Any time I’m writing an article that affects a group of people with certain conditions or disabilities, I always reach out to multiple people living with the condition and include their voices in the story. This ensures that there’s room for differences of opinion or experience — disability needs to be covered in an intersectional way that includes people of various races, ethnicities, genders, sexual orientations, religions, ages and economic backgrounds. This feels like a basic tenet of journalism — to include the voices of the groups that are affected by whatever issue you’re writing about — but I often see stories about issues that affect people with disabilities that don’t quote a single disabled person. Disabled people are sometimes sidelined as sources in favor of nondisabled researchers or doctors. Although these voices can enhance the story, they shouldn’t replace the voices of disabled people in a story that involves their community.

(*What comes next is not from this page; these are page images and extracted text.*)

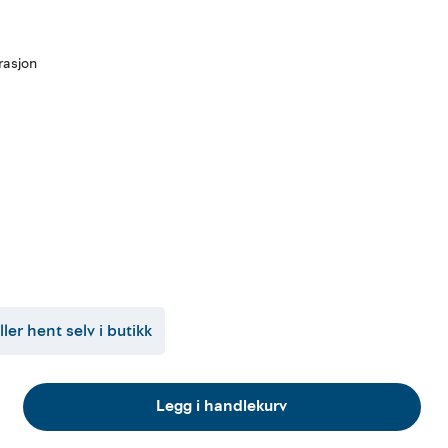
rasjon
ller hent selv i butikk
Legg i handlekurv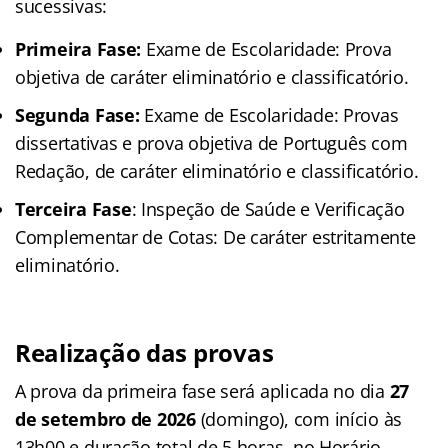
sucessivas:
Primeira Fase:
Exame de Escolaridade: Prova
objetiva de caráter eliminatório e classificatório.
Segunda Fase:
Exame de Escolaridade: Provas
dissertativas e prova objetiva de Português com
Redação, de caráter eliminatório e classificatório.
Terceira Fase
: Inspeção de Saúde e Verificação
Complementar de Cotas: De caráter estritamente
eliminatório.
Realização das provas
A prova da primeira fase será aplicada no dia
27
de setembro de 2026
(domingo), com início às
13h00 e duração total de 5 horas, no Horário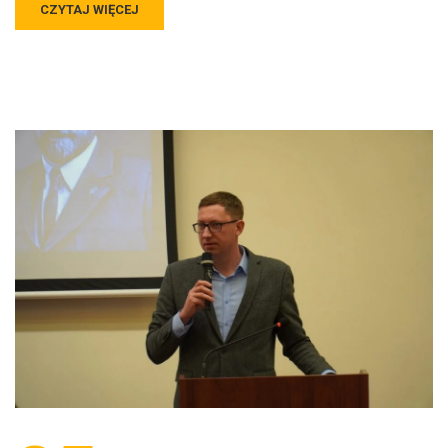
CZYTAJ WIĘCEJ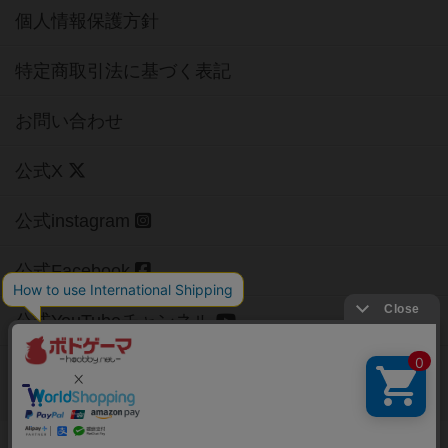
個人情報保護方針
特定商取引法に基づく表記
お問い合わせ
公式X
公式instagram
公式Facebook
公式YouTubeチャンネル
Copyright (c)
【ボドゲーマ】ボードゲームの総合情報サイト
All rights reserved.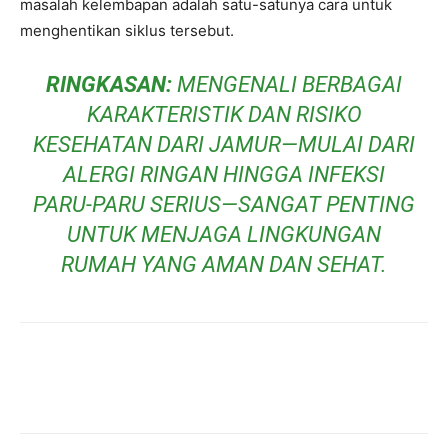
masalah kelembapan adalah satu-satunya cara untuk
menghentikan siklus tersebut.
RINGKASAN:
MENGENALI BERBAGAI
KARAKTERISTIK DAN RISIKO
KESEHATAN DARI JAMUR—MULAI DARI
ALERGI RINGAN HINGGA INFEKSI
PARU-PARU SERIUS—SANGAT PENTING
UNTUK MENJAGA LINGKUNGAN
RUMAH YANG AMAN DAN SEHAT.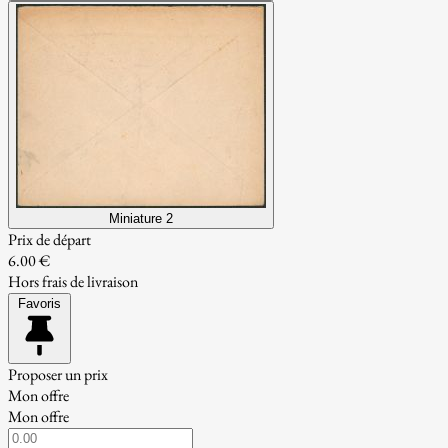
Miniature 2
Prix de départ
6.00 €
Hors frais de livraison
Favoris
Proposer un prix
Mon offre
Mon offre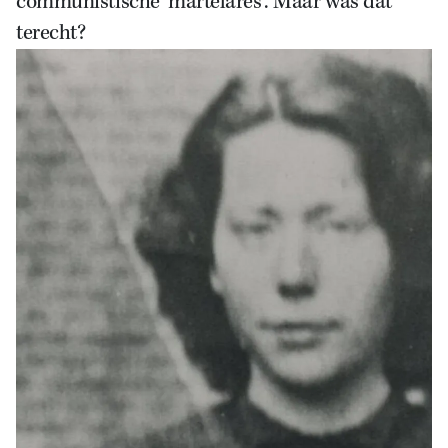
communistische ‘martelares’. Maar was dat
terecht?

I sometimes get asked, “What’s the best way to interview someone with a disability?” I don’t approach a person with a disability any differently than I approach a nondisabled person. The only thing that might change is my communication style, depending on what disability my source has. For example, I make sure a source with an intellectual or developmental disability is aware of what that person is consenting to with an interview, and I ensure that my questions are easy to understand. If I’m interviewing a source who is not able to speak, I’ll email my questions as opposed to conducting the interview in person or over the phone.
Reporters also have a tendency to ask for interviews “as soon as possible,” if they are on tight deadlines, but for some interview sources, chronic illness flare-ups can make it impossible to do an interview on the same day of a request. I try to give my sources as much time as I can, and I make it clear that I understand their health is the priority.
When I’m actually writing, language is important: When I interview people with disabilities, one of the first things I do, if their disability is relevant to the story, is ask them how they prefer to be described. Some people, like myself, prefer identity-first language, such as “disabled person,” while others prefer person-first language, like “person with a disability.” (The preference can depend on a range of complicated factors, including what disability they have and their relationship with their disability.) I don’t use terms that make it sound as if someone is a “victim” of a disability. I don’t say someone is “afflicted” with a disability; I simply say they “have” a disability. I also don’t use terms like “wheelchair-bound,” “birth defect” or “homebound.”
While disability itself isn’t a bad thing, some people don’t want to be identified by their disabilities, whereas others may consider it an integral part of who they are.
One of the hardest parts about reporting on disabled people is that there are so many different types of disabilities and their experiences vary widely. I’m not an expert on every disability, but the key to being a disability reporter is to acknowledge that — and listen to those who are.